"They beat us, they kicked us, they humiliated us. They treated us as if we were animals," Sherine Sheikh Khalil, 24, told.
"It is really difficult to communicate to you the bestiality and savagery of their behavior," added the young activist from the central Gaza Strip town of Khan Younis.
In 2003, then only 17, Sherine was convicted by an Israeli military court of taking part in an attempted abduction of a Jewish settler in the West Bank.
She was freed on Sunday after the end of her jail term.
Though Sherine’s father, brothers and sisters live in Ramallah, the capital of the occupied West Bank, the Israeli occupation regime decided to expel her to the Gaza Strip, apparently as an act of further punishment.
"I’m happy that I’m free, but I wish I could see my family in Ramallah."

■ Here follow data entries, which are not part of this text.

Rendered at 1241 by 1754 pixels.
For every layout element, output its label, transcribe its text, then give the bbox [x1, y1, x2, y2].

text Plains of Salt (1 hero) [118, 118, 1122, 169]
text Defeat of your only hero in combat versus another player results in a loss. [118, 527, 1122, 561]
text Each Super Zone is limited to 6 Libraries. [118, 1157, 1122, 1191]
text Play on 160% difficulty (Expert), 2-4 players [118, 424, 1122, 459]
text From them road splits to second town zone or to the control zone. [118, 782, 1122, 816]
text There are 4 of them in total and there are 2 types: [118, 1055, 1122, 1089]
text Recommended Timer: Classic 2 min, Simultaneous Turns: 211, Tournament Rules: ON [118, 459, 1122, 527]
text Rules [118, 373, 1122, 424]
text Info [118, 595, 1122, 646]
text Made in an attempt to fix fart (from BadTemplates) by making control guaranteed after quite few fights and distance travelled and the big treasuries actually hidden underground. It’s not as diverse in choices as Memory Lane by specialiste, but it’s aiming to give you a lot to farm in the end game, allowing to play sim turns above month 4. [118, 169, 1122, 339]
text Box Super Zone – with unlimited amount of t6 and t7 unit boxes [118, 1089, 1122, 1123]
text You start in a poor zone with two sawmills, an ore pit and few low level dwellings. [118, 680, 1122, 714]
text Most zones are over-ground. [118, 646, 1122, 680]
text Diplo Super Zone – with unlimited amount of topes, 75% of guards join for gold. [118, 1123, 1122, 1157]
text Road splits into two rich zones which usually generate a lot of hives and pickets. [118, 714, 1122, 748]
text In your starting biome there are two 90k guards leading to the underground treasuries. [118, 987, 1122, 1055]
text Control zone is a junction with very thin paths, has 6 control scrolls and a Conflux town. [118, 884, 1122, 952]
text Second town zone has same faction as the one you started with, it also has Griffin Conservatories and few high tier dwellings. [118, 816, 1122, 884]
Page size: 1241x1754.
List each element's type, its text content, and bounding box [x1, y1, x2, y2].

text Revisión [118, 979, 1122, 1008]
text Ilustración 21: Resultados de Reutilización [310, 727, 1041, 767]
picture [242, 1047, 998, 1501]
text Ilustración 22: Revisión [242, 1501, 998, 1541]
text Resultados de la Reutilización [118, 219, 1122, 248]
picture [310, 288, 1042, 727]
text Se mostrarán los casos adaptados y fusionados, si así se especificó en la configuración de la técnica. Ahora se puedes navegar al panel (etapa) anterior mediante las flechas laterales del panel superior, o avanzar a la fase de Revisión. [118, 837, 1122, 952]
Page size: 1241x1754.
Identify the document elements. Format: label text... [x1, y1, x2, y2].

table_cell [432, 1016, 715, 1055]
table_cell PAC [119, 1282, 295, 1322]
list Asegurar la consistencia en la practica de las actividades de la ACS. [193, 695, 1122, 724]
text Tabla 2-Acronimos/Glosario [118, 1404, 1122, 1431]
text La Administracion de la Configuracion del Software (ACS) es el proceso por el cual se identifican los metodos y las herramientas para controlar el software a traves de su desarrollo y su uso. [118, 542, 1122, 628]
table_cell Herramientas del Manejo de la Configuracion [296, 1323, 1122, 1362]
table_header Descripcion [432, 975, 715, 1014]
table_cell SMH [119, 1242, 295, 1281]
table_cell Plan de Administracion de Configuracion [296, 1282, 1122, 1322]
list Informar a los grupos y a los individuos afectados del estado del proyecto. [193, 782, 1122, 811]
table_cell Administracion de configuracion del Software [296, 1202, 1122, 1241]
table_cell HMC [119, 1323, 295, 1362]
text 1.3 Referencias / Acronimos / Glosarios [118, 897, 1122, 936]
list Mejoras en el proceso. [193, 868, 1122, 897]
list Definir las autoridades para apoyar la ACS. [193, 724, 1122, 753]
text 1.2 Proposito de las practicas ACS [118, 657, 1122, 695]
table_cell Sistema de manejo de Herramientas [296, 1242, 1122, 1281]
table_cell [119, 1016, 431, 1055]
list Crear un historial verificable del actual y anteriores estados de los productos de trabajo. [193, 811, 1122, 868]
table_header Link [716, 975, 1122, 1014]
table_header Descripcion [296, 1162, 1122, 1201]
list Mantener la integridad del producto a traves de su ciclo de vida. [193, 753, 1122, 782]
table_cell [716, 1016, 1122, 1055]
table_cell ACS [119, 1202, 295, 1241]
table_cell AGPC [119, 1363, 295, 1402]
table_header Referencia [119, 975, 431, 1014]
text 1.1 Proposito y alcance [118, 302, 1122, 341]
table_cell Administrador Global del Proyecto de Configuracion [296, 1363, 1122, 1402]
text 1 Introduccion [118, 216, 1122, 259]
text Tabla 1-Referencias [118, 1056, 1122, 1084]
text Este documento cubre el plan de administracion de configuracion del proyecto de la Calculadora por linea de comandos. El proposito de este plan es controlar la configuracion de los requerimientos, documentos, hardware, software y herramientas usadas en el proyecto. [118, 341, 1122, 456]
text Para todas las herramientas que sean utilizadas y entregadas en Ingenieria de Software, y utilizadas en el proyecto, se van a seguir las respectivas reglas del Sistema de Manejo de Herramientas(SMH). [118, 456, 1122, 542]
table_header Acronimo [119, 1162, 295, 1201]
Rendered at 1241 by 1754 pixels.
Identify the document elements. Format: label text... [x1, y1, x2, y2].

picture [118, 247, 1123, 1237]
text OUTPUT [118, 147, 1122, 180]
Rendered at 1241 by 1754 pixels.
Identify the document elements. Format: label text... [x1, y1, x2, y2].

According to Human rights groups in Gaza, Israel has deported around 30 West Bankers to the coastal enclave since the beginning of Al-Aqsa Intifada in late September 2000.
Sherine describes the Israeli courts as "a system of retribution and reprisal" rather than a "system of justice."
"You can’t really speak about a genuine justice system in Israel," she insists.
"We are talking about a country that sanctions murder of non-Jews, theft of their property and demolition of their homes. It is a state that uses every conceivable extenuating circumstances to exonerate Jewish murderers of Palestinians while concocting all sorts of pretexts to condemn and incriminate Palestinians."
Sherine said the courts were no more than a tool in the hands of the Israeli regime to inflict harm on the Palestinian people and give false legitimacy to the military occupation.
There are more than 11,000 Palestinian detainees in Israeli jails.
Many of them are political activists, local politicians and community leaders held for years without charge or trials.